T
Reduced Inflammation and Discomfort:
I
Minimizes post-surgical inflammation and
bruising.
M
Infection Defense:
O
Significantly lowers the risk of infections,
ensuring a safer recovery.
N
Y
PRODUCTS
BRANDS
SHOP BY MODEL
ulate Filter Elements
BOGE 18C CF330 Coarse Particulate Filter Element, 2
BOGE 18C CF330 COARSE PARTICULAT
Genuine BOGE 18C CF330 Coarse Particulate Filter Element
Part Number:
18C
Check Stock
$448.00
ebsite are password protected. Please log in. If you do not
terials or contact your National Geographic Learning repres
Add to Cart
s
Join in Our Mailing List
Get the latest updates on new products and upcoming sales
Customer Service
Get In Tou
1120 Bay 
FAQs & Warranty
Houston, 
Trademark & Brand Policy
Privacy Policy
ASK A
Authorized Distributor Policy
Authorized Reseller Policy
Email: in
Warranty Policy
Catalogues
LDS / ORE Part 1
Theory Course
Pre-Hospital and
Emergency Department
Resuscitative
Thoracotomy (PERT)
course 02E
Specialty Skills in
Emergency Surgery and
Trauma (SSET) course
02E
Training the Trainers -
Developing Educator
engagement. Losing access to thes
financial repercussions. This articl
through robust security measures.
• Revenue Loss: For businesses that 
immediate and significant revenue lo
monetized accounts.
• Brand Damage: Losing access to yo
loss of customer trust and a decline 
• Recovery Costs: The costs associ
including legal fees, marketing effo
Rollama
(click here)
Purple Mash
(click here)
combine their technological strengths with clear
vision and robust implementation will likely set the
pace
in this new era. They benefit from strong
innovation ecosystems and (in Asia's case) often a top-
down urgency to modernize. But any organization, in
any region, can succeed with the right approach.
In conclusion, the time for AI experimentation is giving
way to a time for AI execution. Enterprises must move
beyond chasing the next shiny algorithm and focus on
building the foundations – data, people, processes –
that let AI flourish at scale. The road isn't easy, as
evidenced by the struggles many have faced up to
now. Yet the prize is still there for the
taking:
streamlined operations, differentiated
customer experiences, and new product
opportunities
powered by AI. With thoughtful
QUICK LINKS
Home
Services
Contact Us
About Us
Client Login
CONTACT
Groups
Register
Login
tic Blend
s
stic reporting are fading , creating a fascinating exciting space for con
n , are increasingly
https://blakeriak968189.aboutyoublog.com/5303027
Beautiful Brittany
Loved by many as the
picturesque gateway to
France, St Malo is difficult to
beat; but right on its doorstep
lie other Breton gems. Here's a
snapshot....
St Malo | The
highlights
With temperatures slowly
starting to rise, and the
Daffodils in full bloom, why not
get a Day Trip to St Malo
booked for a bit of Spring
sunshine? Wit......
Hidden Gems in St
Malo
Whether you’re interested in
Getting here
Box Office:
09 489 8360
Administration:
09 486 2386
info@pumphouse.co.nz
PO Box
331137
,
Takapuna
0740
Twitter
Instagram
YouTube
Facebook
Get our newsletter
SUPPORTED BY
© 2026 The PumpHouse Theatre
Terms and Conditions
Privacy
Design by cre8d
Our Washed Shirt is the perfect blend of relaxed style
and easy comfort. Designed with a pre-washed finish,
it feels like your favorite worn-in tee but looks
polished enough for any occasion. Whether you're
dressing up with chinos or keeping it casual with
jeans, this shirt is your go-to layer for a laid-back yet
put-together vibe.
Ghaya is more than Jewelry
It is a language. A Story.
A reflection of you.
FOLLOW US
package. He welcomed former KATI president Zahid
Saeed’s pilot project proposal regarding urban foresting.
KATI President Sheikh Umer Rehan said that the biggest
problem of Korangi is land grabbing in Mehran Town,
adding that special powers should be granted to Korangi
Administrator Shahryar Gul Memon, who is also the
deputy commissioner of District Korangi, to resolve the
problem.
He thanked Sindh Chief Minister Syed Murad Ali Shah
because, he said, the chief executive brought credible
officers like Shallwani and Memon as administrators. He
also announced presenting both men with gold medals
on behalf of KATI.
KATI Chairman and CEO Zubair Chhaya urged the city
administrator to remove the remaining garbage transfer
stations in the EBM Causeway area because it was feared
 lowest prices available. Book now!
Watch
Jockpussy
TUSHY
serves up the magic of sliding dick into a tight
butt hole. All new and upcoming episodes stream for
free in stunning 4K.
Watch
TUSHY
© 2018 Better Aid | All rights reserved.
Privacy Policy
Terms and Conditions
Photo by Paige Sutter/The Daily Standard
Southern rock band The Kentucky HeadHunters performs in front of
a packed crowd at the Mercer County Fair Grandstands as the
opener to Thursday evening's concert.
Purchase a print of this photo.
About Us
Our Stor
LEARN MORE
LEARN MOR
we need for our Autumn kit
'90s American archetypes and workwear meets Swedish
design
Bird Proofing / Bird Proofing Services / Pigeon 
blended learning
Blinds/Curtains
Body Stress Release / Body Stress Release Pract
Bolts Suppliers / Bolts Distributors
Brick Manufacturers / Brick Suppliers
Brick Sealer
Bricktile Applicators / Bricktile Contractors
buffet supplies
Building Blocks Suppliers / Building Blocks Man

### [WHAT THIS TASK INVOLVES]
Print, without alteration, only the lines above between the one holding "ulate Filter Elements" and the one holding "terials or contact", inclusive.

### [EXERCISE RESPONSE]
ulate Filter Elements
BOGE 18C CF330 Coarse Particulate Filter Element, 2
BOGE 18C CF330 COARSE PARTICULAT
Genuine BOGE 18C CF330 Coarse Particulate Filter Element
Part Number:
18C
Check Stock
$448.00
ebsite are password protected. Please log in. If you do not
terials or contact your National Geographic Learning repres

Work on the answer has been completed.